A group of medical professionals in Quebec has signed a petition to refuse the increased salaries, stating that they do not want the hundreds of millions of dollars promised to them after contract negotiations with the government last month.

Instead, the doctors wants the money to be used to increase salaries of other medical professionals, such as nurses, as well as to improve the quality of healthcare services for their patients. The large allocation of money would, in theory, help to make healthcare more affordable to many of their patients.

"We, Quebec doctors who believe in a strong public system, oppose the recent salary increases negotiated by our medical federations. These increases are all the more shocking because our nurses, clerks and other professionals face very difficult working conditions, while our patients live with the lack of access to required services because of the drastic cuts in recent years and the centralization of power in the Ministry of Health. "We believe that there is a way to redistribute the resources of the Quebec health system to promote the health of the population and meet the needs of patients without pushing workers to the end," reads the petition from the group Médecins Québécois pour la Régime Public (or MQRP).

Currently, more than 700 physicians, residents, and specialists have signed the petition in an effort to reallocate the funds.

According to Quebec’s health minister, the government-controlled health ministry cannot rescind the raises. "That's something that I would accept if they would accept among themselves. But the doctors who are in that position are still the small minority. It's like a union itself in terms of functioning. In terms of getting compensation, they are grouped in a larger body to negotiate with the government,” Minister Gaetan Barrette told CNN.

In other words, the raises cannot be rescinded or reallocated unless voted for by the majority of doctors in Quebec.

In recent months, a nurses union has gained notoriety for its attempts to push the government to address a nursing shortage. The union has sought the passage of a law that would limit the number of patients that a nurse could see at one time.
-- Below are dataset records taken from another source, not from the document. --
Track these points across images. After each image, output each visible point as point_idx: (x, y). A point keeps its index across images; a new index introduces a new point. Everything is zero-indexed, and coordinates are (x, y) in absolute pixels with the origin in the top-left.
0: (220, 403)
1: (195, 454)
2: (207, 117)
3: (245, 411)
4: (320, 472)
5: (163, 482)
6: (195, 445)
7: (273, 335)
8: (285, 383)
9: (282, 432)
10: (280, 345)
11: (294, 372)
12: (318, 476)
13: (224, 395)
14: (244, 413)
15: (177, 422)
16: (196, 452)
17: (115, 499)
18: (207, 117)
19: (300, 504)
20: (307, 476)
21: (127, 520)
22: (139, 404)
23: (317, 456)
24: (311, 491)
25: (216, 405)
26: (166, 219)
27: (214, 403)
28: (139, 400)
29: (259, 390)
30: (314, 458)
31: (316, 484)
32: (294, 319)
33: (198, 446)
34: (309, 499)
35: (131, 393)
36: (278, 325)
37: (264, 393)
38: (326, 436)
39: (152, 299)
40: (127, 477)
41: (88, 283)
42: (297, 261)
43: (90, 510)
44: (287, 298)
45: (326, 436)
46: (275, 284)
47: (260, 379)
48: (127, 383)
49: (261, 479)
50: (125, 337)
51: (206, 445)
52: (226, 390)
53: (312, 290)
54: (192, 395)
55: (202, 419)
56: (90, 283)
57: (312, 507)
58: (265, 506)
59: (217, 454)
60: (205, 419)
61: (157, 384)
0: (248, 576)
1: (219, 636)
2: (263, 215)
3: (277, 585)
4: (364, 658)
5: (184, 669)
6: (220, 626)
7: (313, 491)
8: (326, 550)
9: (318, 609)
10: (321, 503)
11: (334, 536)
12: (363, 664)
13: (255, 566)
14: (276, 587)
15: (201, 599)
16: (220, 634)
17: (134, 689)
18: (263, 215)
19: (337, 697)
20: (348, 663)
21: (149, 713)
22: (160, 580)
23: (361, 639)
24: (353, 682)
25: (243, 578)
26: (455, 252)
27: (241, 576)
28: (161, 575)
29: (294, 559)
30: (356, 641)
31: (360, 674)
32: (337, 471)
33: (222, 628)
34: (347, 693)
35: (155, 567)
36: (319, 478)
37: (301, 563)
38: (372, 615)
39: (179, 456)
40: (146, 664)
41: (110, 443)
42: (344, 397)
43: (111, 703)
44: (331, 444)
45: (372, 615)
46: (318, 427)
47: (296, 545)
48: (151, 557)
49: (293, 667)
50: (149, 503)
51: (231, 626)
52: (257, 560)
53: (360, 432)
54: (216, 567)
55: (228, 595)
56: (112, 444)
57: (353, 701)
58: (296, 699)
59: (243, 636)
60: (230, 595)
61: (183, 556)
In January, the nursing shortage reached a fever pitch, when a video posted to Facebook by a Quebec nurse went viral. In the video, Émilie Ricard appears exhausted and teary-eyed, having just finished a shift where she cared for over 70 patients as the only nurse on her floor.

“This is the face of nursing,” Ricard wrote in her post. “I don’t know where you're going to get your information, but it’s not in the reality of nursing,” the nurse wrote. “I am broken by my profession, I am ashamed of the poverty of the care that I provide as far as possible. My health system is sick and dying.”

Discrepancies in healthcare costs and the salaries to top tier physicians is not unique to Canada. In 2017, it was reported that Americans spent $3.4 trillion annually on healthcare costs. In contrast, the average annual full-time compensation for patient care was $294,000. Top tier medical professionals and specialists continue to make astronomical amounts of money, while the cost for access to medical care continues to rise, amid Trump’s repeated efforts to dismantle affordable healthcare coverage for Americans.

While this example is very Canadian (where else but Canada would doctors refuse raises?), it sheds light on a continuing global healthcare crisis.